_Instruções das tarefas_
- 1) Liste os órgãos e entidades que a matéria sobre o Carf cita por seu nome completo.
- 2) Dê continuidade à matéria sobre o Carf, começando após a última frase do trecho apresentado.

_Trecho apresentado_

####################

Interpretação conforme
"Carf pode analisar constitucionalidade de normas"
Por Alessandro Cristo
A entrada de novos membros no Conselho Administrativo de Recursos Fiscais do Ministério da Fazenda na última semana reabriu uma discussão insistente: afinal quais são os limites do órgão para julgar argumentos constitucionais? Em muitos casos de cobranças indevidas, a alegação dos contribuintes é de que o próprio tributo é inconstitucional. As teses que questionam, por exemplo, a criação ou o aumento da exação por lei ordinária e não por complementar, ou o desrespeito da incidência à anterioridade nonagesimal, são prestigiadas na Justiça, mas rejeitadas sem julgamento de mérito no Conselho.
No entanto, a máxima de que constitucionalidade é palavra proibida no órgão não tem unanimidade. Para o conselheiro recém-nomeado Rafael Pandolfo, que representará os contribuintes no Carf, uma leitura mais atenta do regimento interno abre perspectivas. O Carf não pode afastar norma com base em alegação de inconstitucionalidade, mas pode restringir seu sentido de acordo com a Constituição, diz.
A ideia foi debatida nesta sexta-feira (8/4) em Florianópolis, onde o Instituto Brasileiro de Estudos Tributários promoveu o VII Congresso Nacional de Estudos Tributários. No evento, Pandolfo debateu sobre a "análise de inconstitucionalidade no processo administrativo tributário". Ele está entre os cem nomeados na última segunda-feira para compôr o órgão. Os nomes incluem conselheiros novos e reconduzidos.

####################

_Dados fornecidos_
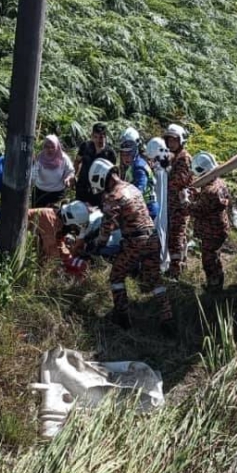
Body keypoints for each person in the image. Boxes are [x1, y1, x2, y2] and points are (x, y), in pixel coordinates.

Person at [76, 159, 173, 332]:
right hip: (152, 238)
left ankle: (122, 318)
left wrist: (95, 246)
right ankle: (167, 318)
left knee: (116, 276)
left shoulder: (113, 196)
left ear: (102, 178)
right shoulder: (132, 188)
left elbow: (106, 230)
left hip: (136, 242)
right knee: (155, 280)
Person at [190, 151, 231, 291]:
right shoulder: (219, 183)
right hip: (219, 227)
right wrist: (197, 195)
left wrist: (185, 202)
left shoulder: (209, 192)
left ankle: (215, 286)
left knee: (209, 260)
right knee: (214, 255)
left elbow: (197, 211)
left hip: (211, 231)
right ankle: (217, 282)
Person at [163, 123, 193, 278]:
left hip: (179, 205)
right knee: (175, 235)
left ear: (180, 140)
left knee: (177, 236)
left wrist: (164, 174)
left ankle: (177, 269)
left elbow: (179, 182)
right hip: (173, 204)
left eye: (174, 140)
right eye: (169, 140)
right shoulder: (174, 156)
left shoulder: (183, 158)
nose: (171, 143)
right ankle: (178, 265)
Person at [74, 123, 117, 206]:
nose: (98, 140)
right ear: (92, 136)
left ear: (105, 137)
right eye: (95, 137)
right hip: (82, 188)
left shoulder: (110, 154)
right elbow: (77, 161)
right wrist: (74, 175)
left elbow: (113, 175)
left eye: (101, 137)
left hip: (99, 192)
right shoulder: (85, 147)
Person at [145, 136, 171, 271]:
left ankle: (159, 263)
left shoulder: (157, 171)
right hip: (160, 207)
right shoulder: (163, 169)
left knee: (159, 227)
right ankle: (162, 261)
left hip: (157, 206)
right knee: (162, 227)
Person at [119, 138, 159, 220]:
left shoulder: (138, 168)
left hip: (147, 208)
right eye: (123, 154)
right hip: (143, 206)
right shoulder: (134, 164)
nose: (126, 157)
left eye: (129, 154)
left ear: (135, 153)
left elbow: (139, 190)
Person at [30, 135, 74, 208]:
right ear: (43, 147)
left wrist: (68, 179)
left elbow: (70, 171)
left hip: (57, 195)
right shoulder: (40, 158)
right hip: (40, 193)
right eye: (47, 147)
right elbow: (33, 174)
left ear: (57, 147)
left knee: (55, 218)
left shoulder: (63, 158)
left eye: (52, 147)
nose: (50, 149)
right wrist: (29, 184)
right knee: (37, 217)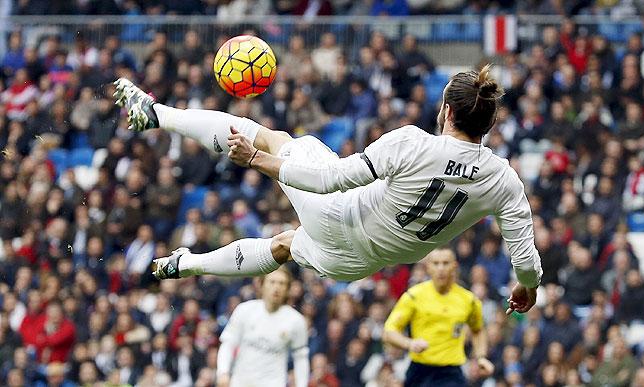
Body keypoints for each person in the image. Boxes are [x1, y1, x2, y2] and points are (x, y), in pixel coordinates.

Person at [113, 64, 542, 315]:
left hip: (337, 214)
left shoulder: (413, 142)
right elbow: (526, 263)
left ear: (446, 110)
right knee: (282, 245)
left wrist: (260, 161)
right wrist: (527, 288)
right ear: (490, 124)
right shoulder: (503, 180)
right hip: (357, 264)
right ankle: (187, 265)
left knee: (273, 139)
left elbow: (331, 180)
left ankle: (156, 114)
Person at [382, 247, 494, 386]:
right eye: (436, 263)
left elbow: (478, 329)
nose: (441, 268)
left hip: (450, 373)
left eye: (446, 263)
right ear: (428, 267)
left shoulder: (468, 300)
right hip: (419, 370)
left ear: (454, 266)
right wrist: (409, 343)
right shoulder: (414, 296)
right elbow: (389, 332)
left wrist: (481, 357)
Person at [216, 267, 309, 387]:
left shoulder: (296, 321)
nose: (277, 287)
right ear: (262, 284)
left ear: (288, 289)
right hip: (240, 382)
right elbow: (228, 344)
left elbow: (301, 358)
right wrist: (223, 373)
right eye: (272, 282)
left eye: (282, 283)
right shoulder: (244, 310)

####################

_Lista de respostas_
- 1)
Conselho Administrativo de Recursos Fiscais (Carf)
Ministério da Fazenda
Instituto Brasileiro de Estudos Tributários

- 2)
Para Pandolfo, o Carf não tem competência para afastar texto ou significado de norma, mas teria para declarar qual a interpretação correta. O resultado prático é o descarte indireto das demais interpretações, mas o tratamento jurídico é diferente, explica. A técnica hermenêutica é a da interpretação conforme a Constituição, que delimita o sentido de determinada regra com base no texto constitucional. Por isso, é claro que o Carf pode fazer análise de constitucionalidade. Segundo o regimento interno, o conselho só pode tratar de inconstitucionalidade quando o Supremo Tribunal Federal já tiver se manifestado a respeito. Nesse caso, porém, a aplicação é uma mera repetição do que a corte decidiu.
A técnica serviria até mesmo ao Judiciário. "Pela interpretação conforme, não existe nem mesmo a necessidade de reserva de Plenário para decisões sobre constitucionalidade", avalia.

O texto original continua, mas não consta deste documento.